6. and 7. Teeth and Dental Plaque
Because the enamel that coats our teeth is 97 percent mineral, human chompers are sturdier than bone and more likely to survive in the archaeological record. DNA sequences sourced from our ancient ancestors’ teeth have been critical to experts’ understanding of the human family tree. In 2010, for instance, genetic material from a wisdom tooth discovered in Siberia helped scientists identify the Denisovans, a little-known group that shared a common ancestor with both Neanderthals and Homo sapiens.
If a tooth is coated in plaque, all the better (though a dentist might disagree). When it isn’t cleaned away by diligent brushing, plaque hardens into a substance known as calculus, which starts to fossilize while we’re still alive. The gunk traps food, bacteria, and DNA—about 25 times more DNA than bone or teeth themselves. In 2017, scientists announced that they had sequenced the genome of a microbe stuck in Neanderthal plaque. That microbe, Methanobrevibacter oralis, seems to have been swapped between Neanderthals and anatomically modern humans, suggesting that the two were prone to smooching.
Ancient Egyptians took great care to preserve the bodies of their dead, yet scientists once struggled to extract DNA from mummified remains. It was believed that Egypt’s scorching climate, and possibly the embalming process, destroyed genetic material—but the application of new sequencing techniques has shown that DNA does in fact survive in the bones and teeth of ancient mummies. For instance, genetic material sourced from the molars of two mummies that were entombed side by side suggested that the deceased were half-brothers; they shared the same mother, but likely had different dads.
Hailing from a much colder part of the globe is one of the world’s most famous mummies: Ötzi the Iceman, who was murdered and died in the Italian Alps some 5300 years ago. Ötzi’s body was naturally mummified by the frigid climate, and genetic material from his pelvic bone helped scientists create a near-complete sequence of his DNA, revealing that the “Iceman” may have had brown eyes, lactose intolerance, and a genetic predisposition to heart disease. Researchers have also tracked down some of Ötzi’s very distant, living relatives; 19 people in Austria were found to share a unique genetic mutation with the ancient mummy.
9. Edible Plants
Certain fruit, vegetables, and grains have made long journeys from their wild origins to modern plates, and DNA analysis can help scientists trace convoluted paths of crop domestication. The evolution of corn, for instance, began about 9000 years ago in Mexico, when farmers began selecting for favorable traits of a small, tough plant called teosinte. But by looking at the DNA of 11 ancient plants, along with the genomes of 100 varieties of modern maize, researchers discovered that "proto-corn" was carried to South America before the domestication process was complete, with the final stages occurring independently in multiple locations.

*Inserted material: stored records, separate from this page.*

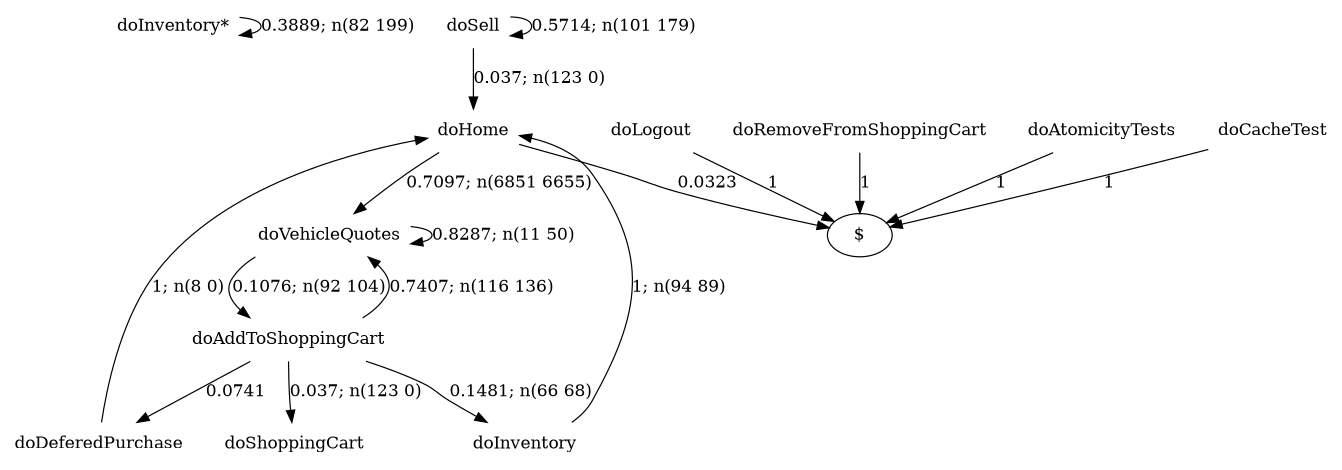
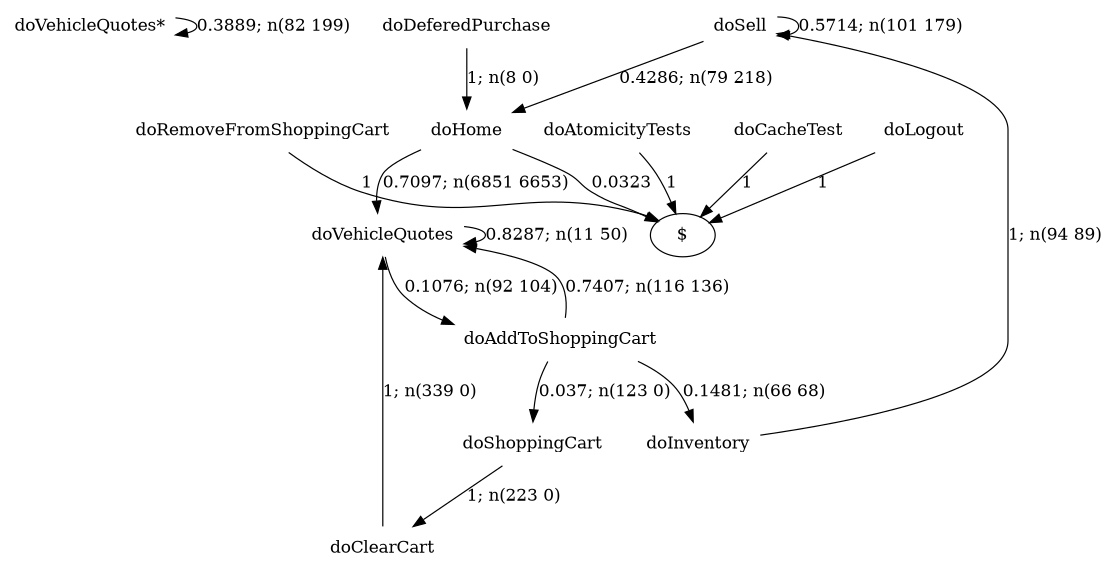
  digraph {
    node [shape=none]
    edge [style=solid]
-   n1 [label="doInventory*"]
+   n1 [label="doVehicleQuotes*"]
    n2 [label=doSell]
    n3 [label=doHome]
    "$" [shape=""]
    n5 [label=doAtomicityTests]
    n6 [label=doCacheTest]
    n7 [label=doVehicleQuotes]
    n8 [label=doAddToShoppingCart]
    n9 [label=doDeferedPurchase]
    n10 [label=doShoppingCart]
    n11 [label=doInventory]
+   n12 [label=doClearCart]
    n13 [label=doLogout]
    n14 [label=doRemoveFromShoppingCart]
    n1 -> n1 [label="0.3889; n(82 199)"]
    n2 -> n2 [label="0.5714; n(101 179)"]
-   n2 -> n3 [label="0.037; n(123 0)"]
+   n2 -> n3 [label="0.4286; n(79 218)"]
    n3 -> "$" [label=0.0323]
-   n3 -> n7 [label="0.7097; n(6851 6655)"]
+   n3 -> n7 [label="0.7097; n(6851 6653)"]
    n5 -> "$" [label=1]
    n6 -> "$" [label=1]
    n7 -> n7 [label="0.8287; n(11 50)"]
    n7 -> n8 [label="0.1076; n(92 104)"]
    n8 -> n7 [label="0.7407; n(116 136)"]
-   n8 -> n9 [label=0.0741]
    n8 -> n10 [label="0.037; n(123 0)"]
    n8 -> n11 [label="0.1481; n(66 68)"]
    n9 -> n3 [label="1; n(8 0)"]
-   n11 -> n3 [label="1; n(94 89)"]
+   n10 -> n12 [label="1; n(223 0)"]
+   n11 -> n2 [label="1; n(94 89)"]
+   n12 -> n7 [label="1; n(339 0)"]
    n13 -> "$" [label=1]
    n14 -> "$" [label=1]
  }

Watermelon leaves discovered in a 3500-year-old Egyptian tomb had a similarly fascinating story to tell. In contrast to their domesticated cousins, wild watermelons are not particularly palatable; their flesh is white and bitter. But a partial genome sequence of the ancient leaves showed that a gene dictating this bitter flavor had been disabled, as had a gene that sees the red pigment lycopene converted to another substance. In other words, watermelons were domesticated by at least 3500 years ago—and ancient Egyptians were snacking on sweet, red fruits very like the ones we know today.